• YOUR GOAL: Switch "pose" to "view" wherever it appears in the records below. Reproduce every line of every record with nothing else altered.

• STORED ROWS:
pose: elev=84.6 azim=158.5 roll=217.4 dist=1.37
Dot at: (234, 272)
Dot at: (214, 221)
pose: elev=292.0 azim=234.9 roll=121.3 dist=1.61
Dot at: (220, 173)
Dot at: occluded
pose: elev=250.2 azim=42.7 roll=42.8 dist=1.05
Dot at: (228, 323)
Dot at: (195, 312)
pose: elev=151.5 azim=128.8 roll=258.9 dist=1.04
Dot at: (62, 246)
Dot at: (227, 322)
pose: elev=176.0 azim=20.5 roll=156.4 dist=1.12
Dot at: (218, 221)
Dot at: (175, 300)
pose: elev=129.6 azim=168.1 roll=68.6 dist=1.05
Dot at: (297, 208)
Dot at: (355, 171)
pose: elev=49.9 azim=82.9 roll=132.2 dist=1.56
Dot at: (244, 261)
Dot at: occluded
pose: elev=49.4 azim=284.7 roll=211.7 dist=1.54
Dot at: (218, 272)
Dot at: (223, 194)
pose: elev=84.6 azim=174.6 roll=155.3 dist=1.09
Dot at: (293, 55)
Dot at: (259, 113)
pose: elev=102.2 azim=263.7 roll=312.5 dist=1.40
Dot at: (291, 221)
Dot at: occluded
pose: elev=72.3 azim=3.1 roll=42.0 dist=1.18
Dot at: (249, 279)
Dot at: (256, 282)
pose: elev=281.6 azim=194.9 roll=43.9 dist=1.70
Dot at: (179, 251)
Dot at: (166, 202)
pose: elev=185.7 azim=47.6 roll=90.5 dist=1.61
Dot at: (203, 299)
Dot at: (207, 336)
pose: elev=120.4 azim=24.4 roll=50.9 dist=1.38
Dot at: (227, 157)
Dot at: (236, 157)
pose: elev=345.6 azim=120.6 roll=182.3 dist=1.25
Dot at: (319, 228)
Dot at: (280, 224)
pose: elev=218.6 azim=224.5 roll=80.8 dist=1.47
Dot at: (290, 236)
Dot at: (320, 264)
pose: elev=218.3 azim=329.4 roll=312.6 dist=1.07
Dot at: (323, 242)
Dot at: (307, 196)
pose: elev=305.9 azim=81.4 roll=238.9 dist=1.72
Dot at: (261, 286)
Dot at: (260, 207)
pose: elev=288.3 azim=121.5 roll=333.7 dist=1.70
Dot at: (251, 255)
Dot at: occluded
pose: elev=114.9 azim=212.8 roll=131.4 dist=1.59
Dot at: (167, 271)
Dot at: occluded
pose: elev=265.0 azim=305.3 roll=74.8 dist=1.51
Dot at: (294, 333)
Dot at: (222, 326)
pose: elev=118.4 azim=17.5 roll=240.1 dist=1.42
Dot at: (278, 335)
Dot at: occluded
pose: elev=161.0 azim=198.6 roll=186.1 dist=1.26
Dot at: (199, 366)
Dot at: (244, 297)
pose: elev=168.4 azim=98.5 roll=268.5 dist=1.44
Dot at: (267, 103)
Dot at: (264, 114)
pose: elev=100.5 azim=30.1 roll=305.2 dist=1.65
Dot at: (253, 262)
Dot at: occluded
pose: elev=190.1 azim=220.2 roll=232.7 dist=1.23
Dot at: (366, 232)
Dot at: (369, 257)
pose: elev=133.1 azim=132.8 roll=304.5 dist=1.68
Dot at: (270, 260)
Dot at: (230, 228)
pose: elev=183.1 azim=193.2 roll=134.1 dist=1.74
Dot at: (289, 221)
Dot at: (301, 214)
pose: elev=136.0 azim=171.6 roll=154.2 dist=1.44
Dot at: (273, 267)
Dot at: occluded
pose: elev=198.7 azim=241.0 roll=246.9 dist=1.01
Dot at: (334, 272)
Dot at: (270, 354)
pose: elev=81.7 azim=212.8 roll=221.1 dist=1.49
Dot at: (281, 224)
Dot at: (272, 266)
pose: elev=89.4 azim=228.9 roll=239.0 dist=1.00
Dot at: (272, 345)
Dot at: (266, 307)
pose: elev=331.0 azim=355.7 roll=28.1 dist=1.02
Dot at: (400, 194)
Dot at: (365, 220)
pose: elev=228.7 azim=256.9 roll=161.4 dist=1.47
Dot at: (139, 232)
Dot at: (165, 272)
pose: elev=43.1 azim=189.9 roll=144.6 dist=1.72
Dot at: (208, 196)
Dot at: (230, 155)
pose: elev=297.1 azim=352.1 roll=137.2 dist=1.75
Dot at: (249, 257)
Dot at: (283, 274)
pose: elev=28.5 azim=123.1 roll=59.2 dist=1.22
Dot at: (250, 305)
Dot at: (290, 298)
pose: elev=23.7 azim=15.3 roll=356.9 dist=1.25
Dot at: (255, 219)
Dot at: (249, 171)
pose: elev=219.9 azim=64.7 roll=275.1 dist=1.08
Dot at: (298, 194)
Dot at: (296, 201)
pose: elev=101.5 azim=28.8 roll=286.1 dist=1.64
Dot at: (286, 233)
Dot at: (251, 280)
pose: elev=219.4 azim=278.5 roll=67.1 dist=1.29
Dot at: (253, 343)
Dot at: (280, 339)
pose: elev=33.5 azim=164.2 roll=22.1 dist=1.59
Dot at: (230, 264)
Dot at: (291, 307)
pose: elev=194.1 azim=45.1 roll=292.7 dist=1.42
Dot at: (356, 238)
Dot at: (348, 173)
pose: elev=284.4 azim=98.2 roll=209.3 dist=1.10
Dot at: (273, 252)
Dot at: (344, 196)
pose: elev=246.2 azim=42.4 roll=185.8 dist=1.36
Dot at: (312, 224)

• WRITTEN RESPONSE:
view: elev=84.6 azim=158.5 roll=217.4 dist=1.37
Dot at: (234, 272)
Dot at: (214, 221)
view: elev=292.0 azim=234.9 roll=121.3 dist=1.61
Dot at: (220, 173)
Dot at: occluded
view: elev=250.2 azim=42.7 roll=42.8 dist=1.05
Dot at: (228, 323)
Dot at: (195, 312)
view: elev=151.5 azim=128.8 roll=258.9 dist=1.04
Dot at: (62, 246)
Dot at: (227, 322)
view: elev=176.0 azim=20.5 roll=156.4 dist=1.12
Dot at: (218, 221)
Dot at: (175, 300)
view: elev=129.6 azim=168.1 roll=68.6 dist=1.05
Dot at: (297, 208)
Dot at: (355, 171)
view: elev=49.9 azim=82.9 roll=132.2 dist=1.56
Dot at: (244, 261)
Dot at: occluded
view: elev=49.4 azim=284.7 roll=211.7 dist=1.54
Dot at: (218, 272)
Dot at: (223, 194)
view: elev=84.6 azim=174.6 roll=155.3 dist=1.09
Dot at: (293, 55)
Dot at: (259, 113)
view: elev=102.2 azim=263.7 roll=312.5 dist=1.40
Dot at: (291, 221)
Dot at: occluded
view: elev=72.3 azim=3.1 roll=42.0 dist=1.18
Dot at: (249, 279)
Dot at: (256, 282)
view: elev=281.6 azim=194.9 roll=43.9 dist=1.70
Dot at: (179, 251)
Dot at: (166, 202)
view: elev=185.7 azim=47.6 roll=90.5 dist=1.61
Dot at: (203, 299)
Dot at: (207, 336)
view: elev=120.4 azim=24.4 roll=50.9 dist=1.38
Dot at: (227, 157)
Dot at: (236, 157)
view: elev=345.6 azim=120.6 roll=182.3 dist=1.25
Dot at: (319, 228)
Dot at: (280, 224)
view: elev=218.6 azim=224.5 roll=80.8 dist=1.47
Dot at: (290, 236)
Dot at: (320, 264)
view: elev=218.3 azim=329.4 roll=312.6 dist=1.07
Dot at: (323, 242)
Dot at: (307, 196)
view: elev=305.9 azim=81.4 roll=238.9 dist=1.72
Dot at: (261, 286)
Dot at: (260, 207)
view: elev=288.3 azim=121.5 roll=333.7 dist=1.70
Dot at: (251, 255)
Dot at: occluded
view: elev=114.9 azim=212.8 roll=131.4 dist=1.59
Dot at: (167, 271)
Dot at: occluded
view: elev=265.0 azim=305.3 roll=74.8 dist=1.51
Dot at: (294, 333)
Dot at: (222, 326)
view: elev=118.4 azim=17.5 roll=240.1 dist=1.42
Dot at: (278, 335)
Dot at: occluded
view: elev=161.0 azim=198.6 roll=186.1 dist=1.26
Dot at: (199, 366)
Dot at: (244, 297)
view: elev=168.4 azim=98.5 roll=268.5 dist=1.44
Dot at: (267, 103)
Dot at: (264, 114)
view: elev=100.5 azim=30.1 roll=305.2 dist=1.65
Dot at: (253, 262)
Dot at: occluded
view: elev=190.1 azim=220.2 roll=232.7 dist=1.23
Dot at: (366, 232)
Dot at: (369, 257)
view: elev=133.1 azim=132.8 roll=304.5 dist=1.68
Dot at: (270, 260)
Dot at: (230, 228)
view: elev=183.1 azim=193.2 roll=134.1 dist=1.74
Dot at: (289, 221)
Dot at: (301, 214)
view: elev=136.0 azim=171.6 roll=154.2 dist=1.44
Dot at: (273, 267)
Dot at: occluded
view: elev=198.7 azim=241.0 roll=246.9 dist=1.01
Dot at: (334, 272)
Dot at: (270, 354)
view: elev=81.7 azim=212.8 roll=221.1 dist=1.49
Dot at: (281, 224)
Dot at: (272, 266)
view: elev=89.4 azim=228.9 roll=239.0 dist=1.00
Dot at: (272, 345)
Dot at: (266, 307)
view: elev=331.0 azim=355.7 roll=28.1 dist=1.02
Dot at: (400, 194)
Dot at: (365, 220)
view: elev=228.7 azim=256.9 roll=161.4 dist=1.47
Dot at: (139, 232)
Dot at: (165, 272)
view: elev=43.1 azim=189.9 roll=144.6 dist=1.72
Dot at: (208, 196)
Dot at: (230, 155)
view: elev=297.1 azim=352.1 roll=137.2 dist=1.75
Dot at: (249, 257)
Dot at: (283, 274)
view: elev=28.5 azim=123.1 roll=59.2 dist=1.22
Dot at: (250, 305)
Dot at: (290, 298)
view: elev=23.7 azim=15.3 roll=356.9 dist=1.25
Dot at: (255, 219)
Dot at: (249, 171)
view: elev=219.9 azim=64.7 roll=275.1 dist=1.08
Dot at: (298, 194)
Dot at: (296, 201)
view: elev=101.5 azim=28.8 roll=286.1 dist=1.64
Dot at: (286, 233)
Dot at: (251, 280)
view: elev=219.4 azim=278.5 roll=67.1 dist=1.29
Dot at: (253, 343)
Dot at: (280, 339)
view: elev=33.5 azim=164.2 roll=22.1 dist=1.59
Dot at: (230, 264)
Dot at: (291, 307)
view: elev=194.1 azim=45.1 roll=292.7 dist=1.42
Dot at: (356, 238)
Dot at: (348, 173)
view: elev=284.4 azim=98.2 roll=209.3 dist=1.10
Dot at: (273, 252)
Dot at: (344, 196)
view: elev=246.2 azim=42.4 roll=185.8 dist=1.36
Dot at: (312, 224)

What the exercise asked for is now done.